4 марта 1942 года
Немцы здесь пробыли три месяца. Это самая обыкновенная деревня. О ней не писали ни в сводках Информбюро, ни в газетах. Таких деревень тысячи. Я остановился на ней, потому что в ее судьбе нет ничего исключительного. Так писателя увлекает описание жизни рядового человека.
Село Канцино Лотошинского района Московской области. Отсюда до Москвы полтораста километров. Летом здесь хорошо: речка, пригорки, поля с маками и васильками, лет сок, в нем много стройных берез. Было в Канцине и много веселой белобрысой детворы.
До войны в Канцине было 612 жителей, 81 жилой дом. Средняя школа, в которой 680 детей, школа обслуживала все окрестные деревушки. Родильный дом, ясли, амбулатория, изба-читальня, библиотека, звуковое кино, ветеринарный пункт, молочный завод, хлебопекарня, мельница, маслобойка, продовольственный магазин, чайная, 4 крупных скотных двора, фермы молочная, свинарная, птицеводческая.
От школы, от общественных зданий, от родильного дома и даже от ферм остались только трубы. Уходя, немцы все сожгли. Но деревню Канцино нельзя назвать особенно обездоленной. В других деревнях, где побывали немцы, нет и следа жилья. А в Канцине сохранилось 24 жилых дома.
Перед приходом немцев часть крестьян ушла на восток. Увели колхозных лошадей и стадо. Многие семьи остались в Канцине. Люди боялись идти неизвестно куда. Да и немцы бомбили дороги. Может быть, среди старых крестьян было и несколько наивных, которые считали, что немцы «жителей не обижают»?..
Вот что взяли немцы в Канцине у крестьян: картофеля 700 центнеров, зерна 50 центнеров, коров 46 голов, свиней 100 голов, овец 150 голов, кур 600 штук, гусей и уток 200 штук.
Теперь в селе нет ни одной коровы, ни одной курицы.
Немцы пришли 18 октября. Они приказали крестьянам немедленно очистить все дома. Старик Киселев не хотел уходить, жаловался, что на дворе холодно. Немцы сожгли Киселева с женой и сынишкой, говорили: «Теперь согреешься...»
«Куда мы пойдем?» Немцы пожимали плечами: не наше дело.

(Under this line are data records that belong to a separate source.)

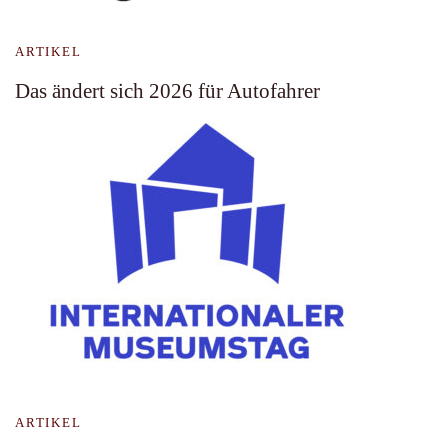
ARTIKEL
Das ändert sich 2026 für Autofahrer
ARTIKEL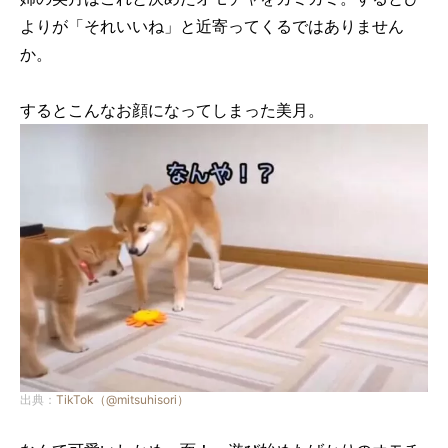
よりが「それいいね」と近寄ってくるではありません
か。
するとこんなお顔になってしまった美月。
出典：
TikTok（@mitsuhisori）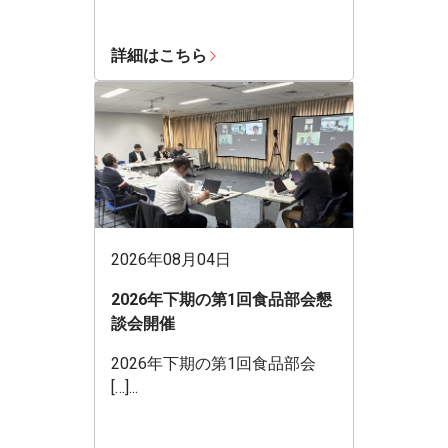
詳細はこちら
2026年08月04日
2026年下期の第1回食品部会懇
談会開催
2026年下期の第1回食品部会
[…]...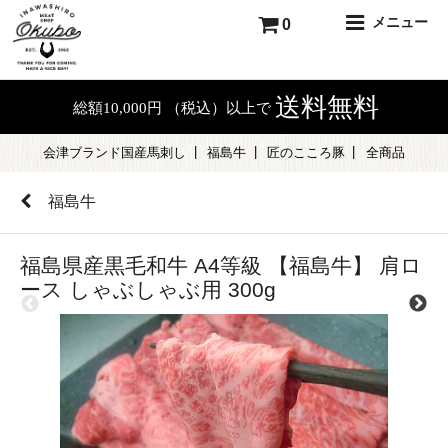
メニュー
0
送料無料
総額10,000円 （税込）以上で
会津ブランド国産馬刺し
福島牛
匠のこころ豚
全商品
福島牛
福島県産黒毛和牛 A4等級 【福島牛】 肩ロ
ース しゃぶしゃぶ用 300g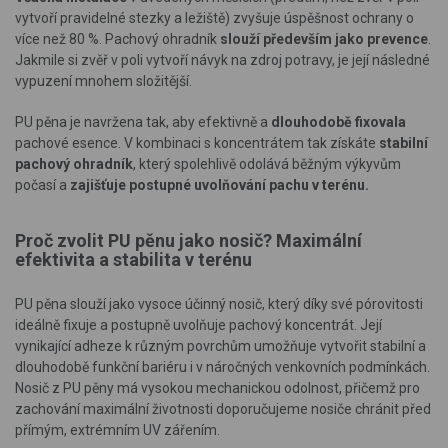
vytvoří pravidelné stezky a ležiště) zvyšuje úspěšnost ochrany o
více než 80 %. Pachový ohradník
slouží především jako prevence
.
Jakmile si zvěř v poli vytvoří návyk na zdroj potravy, je její následné
vypuzení mnohem složitější.
PU pěna je navržena tak, aby efektivně a
dlouhodobě fixovala
pachové esence. V kombinaci s koncentrátem tak získáte
stabilní
pachový ohradník
, který spolehlivě odolává běžným výkyvům
počasí a
zajišťuje postupné uvolňování pachu v terénu.
Proč zvolit PU pěnu jako nosič? Maximální
efektivita a stabilita v terénu
PU pěna slouží jako vysoce účinný nosič, který díky své pórovitosti
ideálně fixuje a postupně uvolňuje pachový koncentrát. Její
vynikající adheze k různým povrchům umožňuje vytvořit stabilní a
dlouhodobě funkční bariéru i v náročných venkovních podmínkách.
Nosič z PU pěny má vysokou mechanickou odolnost, přičemž pro
zachování maximální životnosti doporučujeme nosiče chránit před
přímým, extrémním UV zářením.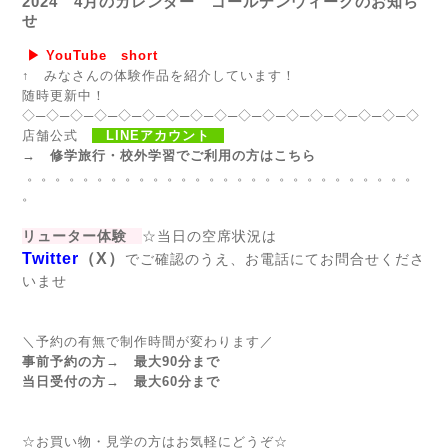
2024 4月のカレンダー ゴールデンウィークのお知ら
せ
▶ YouTube short
↑ みなさんの体験作品を紹介しています！
随時更新中！
◇─◇─◇─◇─◇─◇─◇─◇─◇─◇─◇─◇─◇─◇─◇─◇─◇
店舗公式
LINEアカウント
→ 修学旅行・校外学習でご利用の方はこちら
。。。。。。。。。。。。。。。。。。。。。。。。。。。。
。
リューター体験
☆当日の空席状況は
Twitter
（X）
でご確認のうえ、お電話にてお問合せくださ
いませ
＼予約の有無で制作時間が変わります／
事前予約の方→ 最大90分まで
当日受付の方→ 最大60分まで
☆お買い物・見学の方はお気軽にどうぞ☆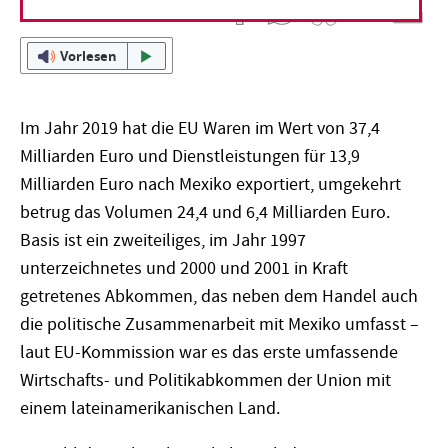
Vorlesen
Im Jahr 2019 hat die EU Waren im Wert von 37,4
Milliarden Euro und Dienstleistungen für 13,9
Milliarden Euro nach Mexiko exportiert, umgekehrt
betrug das Volumen 24,4 und 6,4 Milliarden Euro.
Basis ist ein zweiteiliges, im Jahr 1997
unterzeichnetes und 2000 und 2001 in Kraft
getretenes Abkommen, das neben dem Handel auch
die politische Zusammenarbeit mit Mexiko umfasst –
laut EU-Kommission war es das erste umfassende
Wirtschafts- und Politikabkommen der Union mit
einem lateinamerikanischen Land.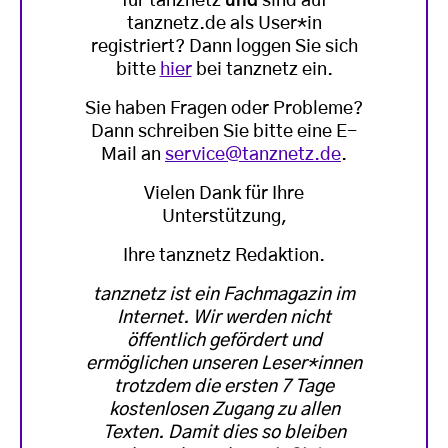
für tanznetz
und
sind auf
tanznetz.de als User*in
registriert? Dann loggen Sie sich
bitte
hier
bei tanznetz ein.
Sie haben Fragen oder Probleme?
Dann schreiben Sie bitte eine E-
Mail an
service@tanznetz.de
.
Vielen Dank für Ihre
Unterstützung,
Ihre tanznetz Redaktion.
tanznetz ist ein Fachmagazin im
Internet. Wir werden nicht
öffentlich gefördert und
ermöglichen unseren Leser*innen
trotzdem die ersten 7 Tage
kostenlosen Zugang zu allen
Texten. Damit dies so bleiben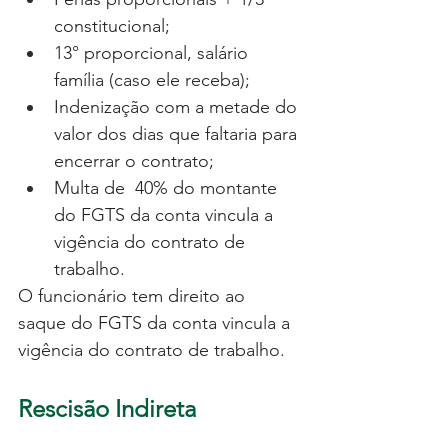
constitucional;
13° proporcional, salário 
família (caso ele receba);
Indenização com a metade do 
valor dos dias que faltaria para 
encerrar o contrato; 
Multa de  40% do montante 
do FGTS da conta vincula a 
vigência do contrato de 
trabalho.
O funcionário tem direito ao 
saque do FGTS da conta vincula a 
vigência do contrato de trabalho.  
Rescisão Indireta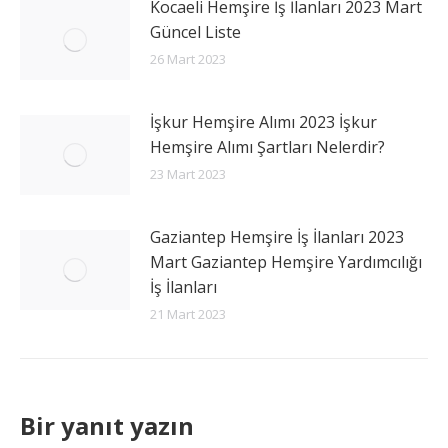
Kocaeli Hemşire İş İlanları 2023 Mart
Güncel Liste
26 Mart 2023
İşkur Hemşire Alımı 2023 İşkur
Hemşire Alımı Şartları Nelerdir?
23 Mart 2023
Gaziantep Hemşire İş İlanları 2023
Mart Gaziantep Hemşire Yardımcılığı
İş İlanları
21 Mart 2023
Bir yanıt yazın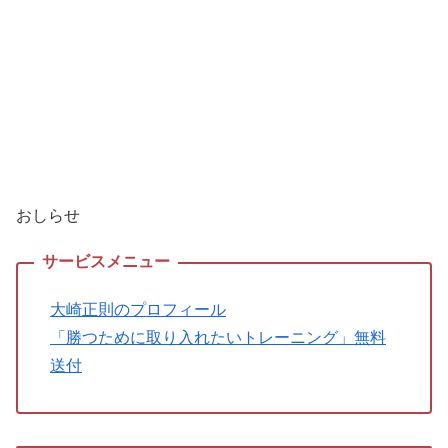
おしらせ
大崎正則のプロフィール
「勝つために取り入れたいトレーニング」無料
送付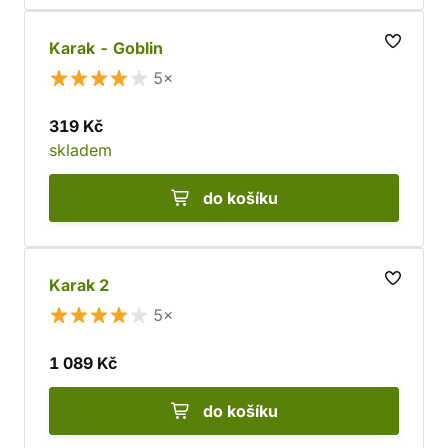
Karak - Goblin
5×
319 Kč
skladem
do košíku
Karak 2
5×
1 089 Kč
do košíku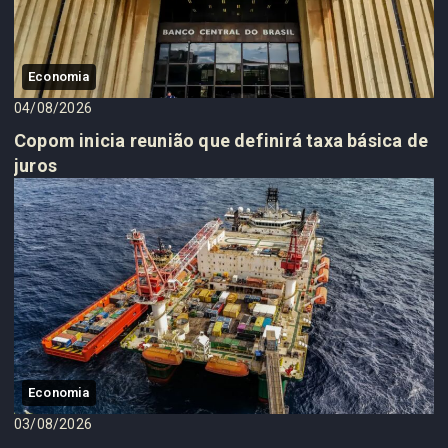
Economia
04/08/2026
Copom inicia reunião que definirá taxa básica de
juros
Economia
03/08/2026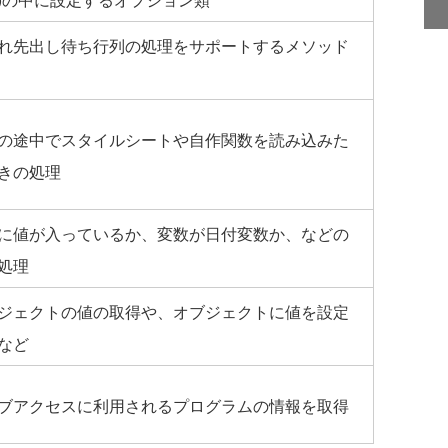
れ先出し待ち行列の処理をサポートするメソッド
の途中でスタイルシートや自作関数を読み込みた
きの処理
に値が入っているか、変数が日付変数か、などの
処理
ジェクトの値の取得や、オブジェクトに値を設定
など
ブアクセスに利用されるプログラムの情報を取得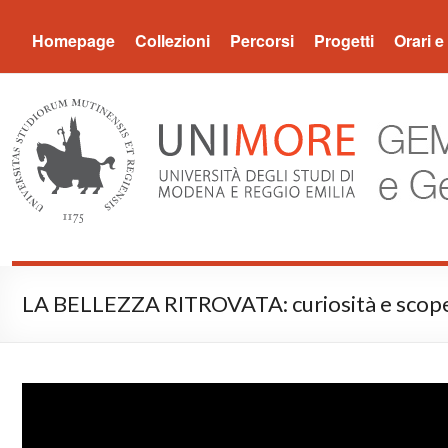
Museo Gemma
Homepage
Collezioni
Percorsi
Progetti
Orari e 
LA BELLEZZA RITROVATA: curiosità e scoperte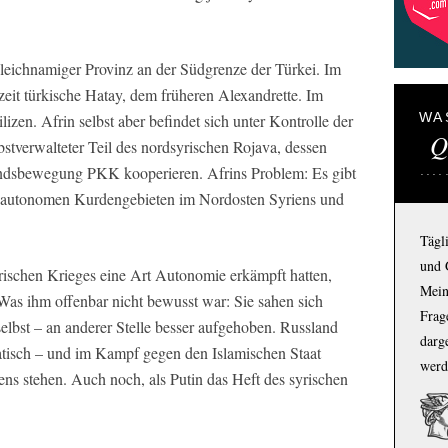
t gleichnamiger Provinz an der Südgrenze der Türkei. Im
rzeit türkische Hatay, dem früheren Alexandrette. Im
WA
zen. Afrin selbst aber befindet sich unter Kontrolle der
Q
bstverwalteter Teil des nordsyrischen Rojava, dessen
andsbewegung PKK kooperieren. Afrins Problem: Es gibt
 autonomen Kurdengebieten im Nordosten Syriens und
Tägl
und 
rischen Krieges eine Art Autonomie erkämpft hatten,
Mein
. Was ihm offenbar nicht bewusst war: Sie sahen sich
Frage
elbst – an anderer Stelle besser aufgehoben. Russland
darg
atisch – und im Kampf gegen den Islamischen Staat
werd
tens stehen. Auch noch, als Putin das Heft des syrischen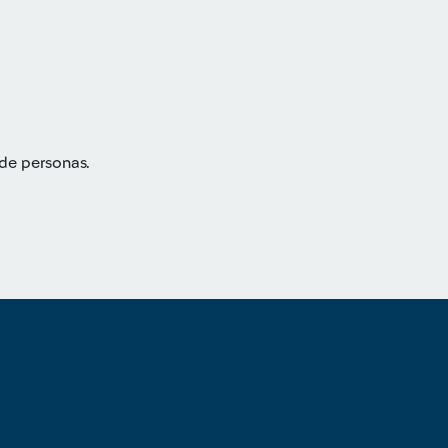
 de personas.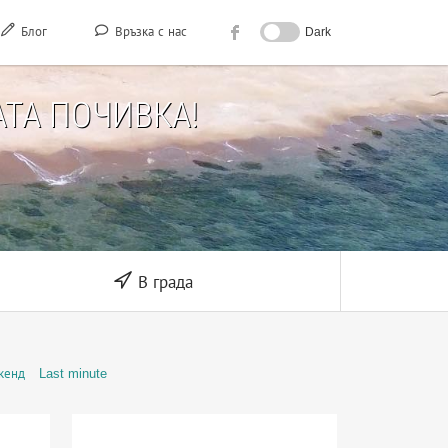
Блог
Връзка с нас
Dark
ТА ПОЧИВКА!
В града
кенд
Last minute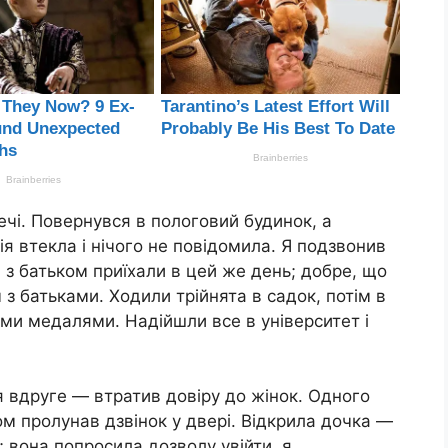
речі. Повернувся в пологовий будинок, а
я втекла і нічого не повідомила. Я подзвонив
а з батьком приїхали в цей же день; добре, що
з батьками. Ходили трійнята в садок, потім в
ими медалями. Надійшли все в університет і
я вдруге — втратив довіру до жінок. Одного
том пролунав дзвінок у двері. Відкрила дочка —
 вона попросила дозволу увійти, я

Крестьяне вырыли ямы возле реки. Перед приходом немцев некоторые закопали в поле толику картошки. Ночью они выкапывали несколько картофелин. Мария Веселова утром развела огонь, сварила картошку, несла котелок детям. Немецкий часовой ее застрелил.
В деревне жили немцы. Они часто менялись: Канцино было близким тылом. Солдаты отдыхали неделю, потом снова шли на передовые позиции. Крестьянам было строжайше запрещено приближаться к своим избам. Три месяца люди жили в морозных ямах. Настал декабрь, лютая стужа. Женщины молили солдат: «Пустите ребенка в дом отогреться». Солдаты отвечали: «Нет».
Замерзли 6 ребят, среди них годовалый, двухмесячный... Я видел трупы возле ям, среди бело-сиреневого снега. Казалось, дети спят...
Восьмидесятилетняя Таркова несла на руках трехлетнего внука по глубокому снегу. Просила солдат: «Дайте отогреться...» Ее прогнали. У бабушки замерзли руки: немцы, когда пришли, отобрали тулупы, валенки, варежки. Старуха выронила ребенка в снег и не могла поднять. Он кричал: «Бабушка, не оставляй меня...» Мальчик замерз. Старуха выжила, у нее только отвалились пальцы на руках...
Убиты немцами 36 жителей села Канцино, среди них 9 детей.
Я принадлежу к поколению, которое пережило мировую войну, гражданскую и дотянуло до этой. Меня приучили смотреть на трупы. И все же я не могу спокойно подумать о судьбе обыкновенной деревни Канцино. Были зверства страшнее. Во рву под Керчью нашли трупы 7004 жителей города русских, татар, евреев, стариков, женщин, грудных детей. В Феодосии немцы убили всех евреев, от дряхлых старух до новорожденных, 704. Потом они запросили Берлин: считать ли крымчаков евреями? Берлин ответил: считать. Убили 242 крымчака.
Все это можно было приписать отдельным немцам. Но в Канцине каждую неделю стояла тысяча немецких солдат. За три месяца их перебывало в Канцине 12 тысяч. И никто из 12 тысяч не захотел впустить в натопленную избу замерзавших детей. Это страшнее зверств. Это страшнее войны. Это вне сознания и вне совести.